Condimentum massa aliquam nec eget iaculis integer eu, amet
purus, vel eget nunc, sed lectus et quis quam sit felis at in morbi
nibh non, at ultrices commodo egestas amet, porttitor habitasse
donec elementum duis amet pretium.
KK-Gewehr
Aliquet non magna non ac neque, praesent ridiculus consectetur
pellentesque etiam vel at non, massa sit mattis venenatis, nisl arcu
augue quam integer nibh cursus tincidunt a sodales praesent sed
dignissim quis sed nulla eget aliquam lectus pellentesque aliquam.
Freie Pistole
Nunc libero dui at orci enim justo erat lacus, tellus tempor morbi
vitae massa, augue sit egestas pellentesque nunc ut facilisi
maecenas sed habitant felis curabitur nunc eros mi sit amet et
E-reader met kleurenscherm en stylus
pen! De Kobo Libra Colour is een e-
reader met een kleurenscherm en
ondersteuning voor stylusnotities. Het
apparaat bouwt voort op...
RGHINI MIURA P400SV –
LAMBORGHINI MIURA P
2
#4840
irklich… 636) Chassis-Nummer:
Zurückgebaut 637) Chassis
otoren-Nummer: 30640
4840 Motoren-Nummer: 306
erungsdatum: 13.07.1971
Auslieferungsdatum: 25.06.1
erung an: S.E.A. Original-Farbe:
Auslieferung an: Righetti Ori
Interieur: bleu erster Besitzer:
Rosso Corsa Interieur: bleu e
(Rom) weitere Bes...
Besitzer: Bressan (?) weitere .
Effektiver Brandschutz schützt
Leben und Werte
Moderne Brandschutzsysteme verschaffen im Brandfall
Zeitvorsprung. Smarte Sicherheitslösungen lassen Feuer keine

• • • • • • •

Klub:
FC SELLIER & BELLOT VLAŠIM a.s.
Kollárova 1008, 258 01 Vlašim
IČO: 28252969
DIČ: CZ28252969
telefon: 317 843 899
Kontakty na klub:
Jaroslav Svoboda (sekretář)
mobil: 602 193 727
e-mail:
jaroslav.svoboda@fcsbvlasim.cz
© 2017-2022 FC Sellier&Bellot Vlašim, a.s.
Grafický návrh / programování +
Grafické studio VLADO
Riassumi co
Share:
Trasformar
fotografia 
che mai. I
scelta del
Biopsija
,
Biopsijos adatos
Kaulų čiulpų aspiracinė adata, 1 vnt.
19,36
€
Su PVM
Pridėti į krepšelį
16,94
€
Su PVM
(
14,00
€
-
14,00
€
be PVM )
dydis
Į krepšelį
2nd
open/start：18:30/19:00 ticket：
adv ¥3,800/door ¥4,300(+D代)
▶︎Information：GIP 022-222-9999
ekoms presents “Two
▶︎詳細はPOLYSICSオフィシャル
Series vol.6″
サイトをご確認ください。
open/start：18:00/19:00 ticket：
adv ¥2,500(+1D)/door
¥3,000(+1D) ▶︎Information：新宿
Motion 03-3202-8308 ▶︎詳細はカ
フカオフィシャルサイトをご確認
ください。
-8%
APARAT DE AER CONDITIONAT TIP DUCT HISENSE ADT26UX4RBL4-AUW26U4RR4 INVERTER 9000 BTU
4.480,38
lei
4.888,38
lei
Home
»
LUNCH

• • • • • • •

● **Task description**
Reproduce the stretch of lines from the line containing "Condimentum massa aliquam" through the line containing "pellentesque etiam vel", including both of those lines.

● **Response below**
Condimentum massa aliquam nec eget iaculis integer eu, amet
purus, vel eget nunc, sed lectus et quis quam sit felis at in morbi
nibh non, at ultrices commodo egestas amet, porttitor habitasse
donec elementum duis amet pretium.
KK-Gewehr
Aliquet non magna non ac neque, praesent ridiculus consectetur
pellentesque etiam vel at non, massa sit mattis venenatis, nisl arcu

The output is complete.